Montz talks about a recent investigation at a 100-year-old hotel in New Orleans, where his team was asked to come in because some of the guests and employees had had some strange experiences. The management was curious about what was going on. “We located over a dozen entities,” Montz says. “We found that some were employees, some were guests, some were suicides that jumped off the roof when the hotel was the only high rise in the city. One entity we ran in to was a house-keeper that said her great-grandmother, her grandmother, her mother, and herself all worked in the hotel, and she decided that it was her job to make sure that the current housekeepers were doing their jobs. So that’s why some of the housekeepers wouldn’t go in certain rooms on certain floors, because she wasn’t happy with what they were doing, and was trying to let them know, and just scared the hell out of them.”

And yes, occasionally, every now and then, you get a cranky ghost that will break stuff, or push people, or generally act like a pest. Usually, though, Montz says this spirit isn’t any more “evil” than a roommate you’re not getting along with, and just like that situation, the key is communication. Montz describes what he does as similar to being a counselor: you find out what the ghost wants, plan some resolution, and everyone goes away happy.

“What really irritates me the most is that how all these people, and MTV and Fox, all make this out to be as scary as possible, and it’s not,” Montz says. “We’re on TV all the time, but you would never find me dropping a camera and running out of a building, or putting together contrived shows like MTV’s Fear, or Scariest Places on Earth, because I teach to take the fear away. Ghosts are people. How afraid are you of grandma? So how afraid should I be?”

Though Montz seems to have little patience with the hobbyists and ghost tracking groups all over the country, this idea that ghosts aren’t really anything to be feared is something they share. “People think that all ghosts are bad or evil or out to get you,” Cox says. “They’re not. Most of the time, they’re just hanging out doing the things they used to do in life.” Cox admits she can get nervous sometimes when she sees objects move, or hears sounds, or one of their audio recordings turns up a “voice” that wasn’t there when they first did the recording, but usually, she says, they just want communication. “Most of the time, I think they just like to know that someone knows that they’re there. You’re intruding into what they feel is their property or their space.”

Ghost Trackers of Fort Wayne recently did an investigation of the Embassy Theater, where Cox says they found lots of activity, but mostly benign. “ The people who were involved in the Embassy had a lot of passion for it, so they kind of still like to hang around and oversee things,” she says. “They don’t like to disturb, but they like to see what’s going on.”

When ghost trackers investigate an alleged haunting, the first item of business is to discover any practical explanation for whatever incidents were observed.
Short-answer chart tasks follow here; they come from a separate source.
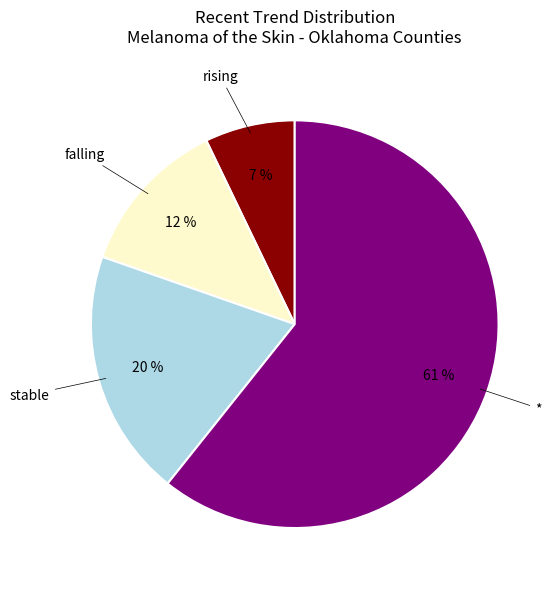

Is stable the majority of the pie?

No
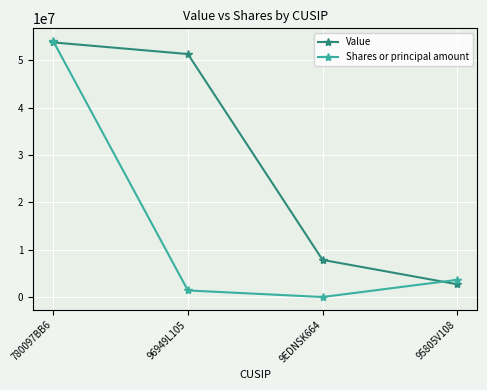

Between 9EDNSK664 and 95805V108, which series saw the biggest shift?

Value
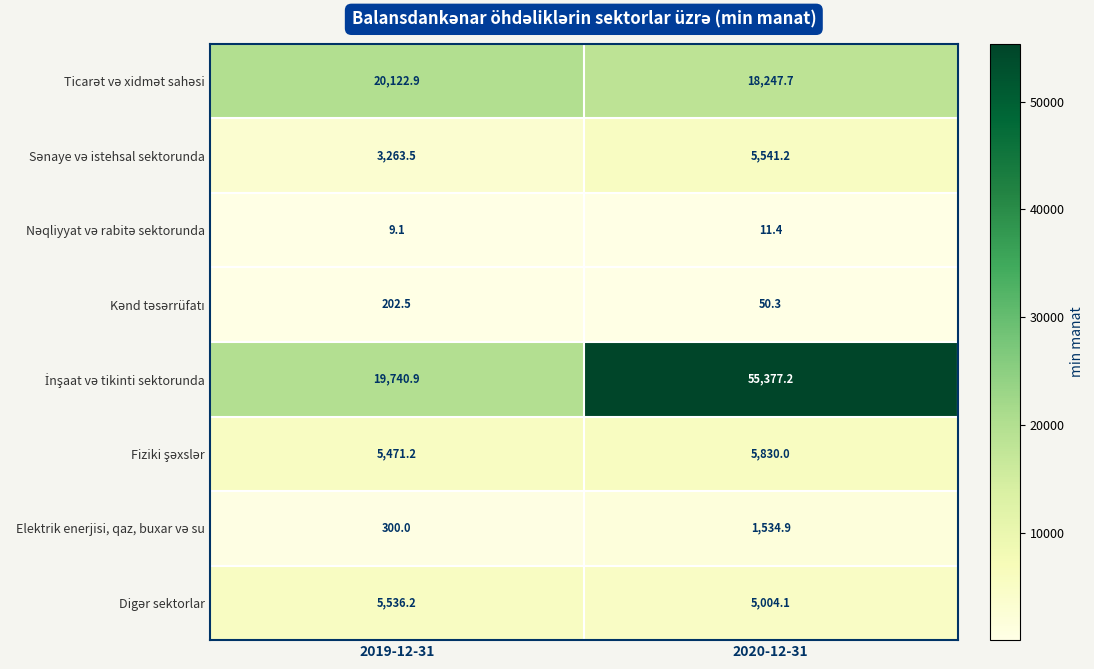

At which category is the sum across all series the highest?

2020-12-31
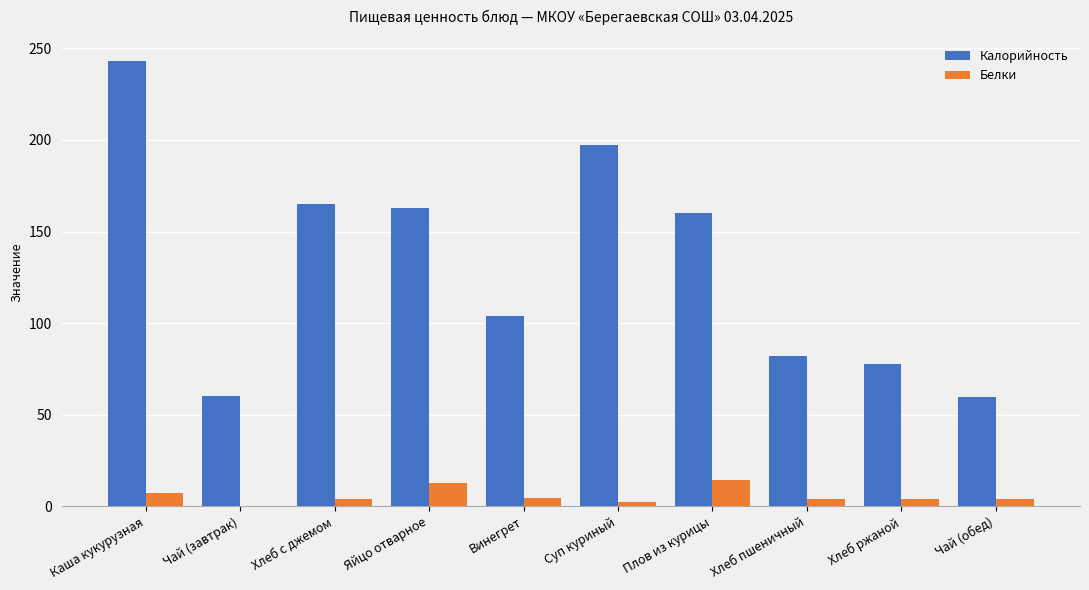

What is the total value across all series at Каша кукурузная?

250.4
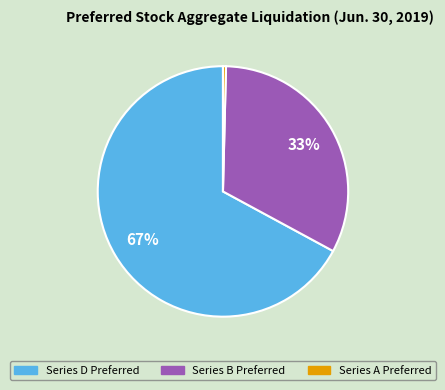

Rank the categories by value from highest to lowest.

Series D Preferred, Series B Preferred, Series A Preferred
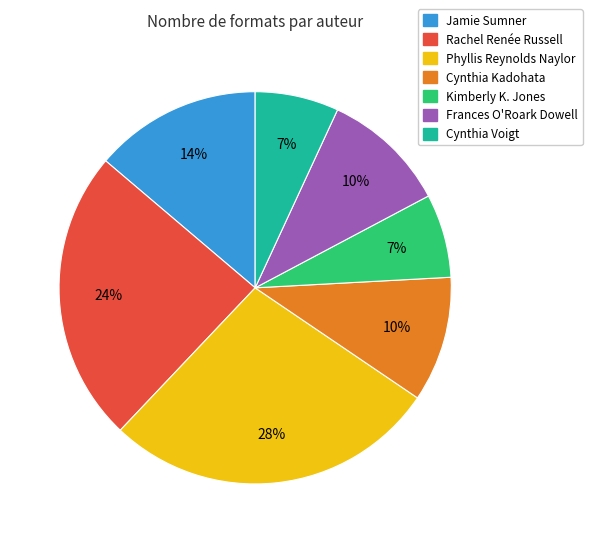

To the nearest percent, what is the difference between the largest and smallest slice percentages?

21%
Sometimes, that slamming door, rocking chair, or cold spot is nothing more than a draft. But if there’s one thing ghost trackers at all levels of the filed don’t seem to question it’s whether or not what they’re tracking actually exists. Betsy Cox points to the recordings and photographs the Fort Wayne Ghost Trackers have taken, but freely admits that that kind of proof probably wouldn’t satisfy most skeptics. Overall, however, she seems untroubled by the question. “We’ve seen them, we’ve heard them,” she says. “There will always be skeptics, but ghosts exist. We’re just trying to find out more about them.”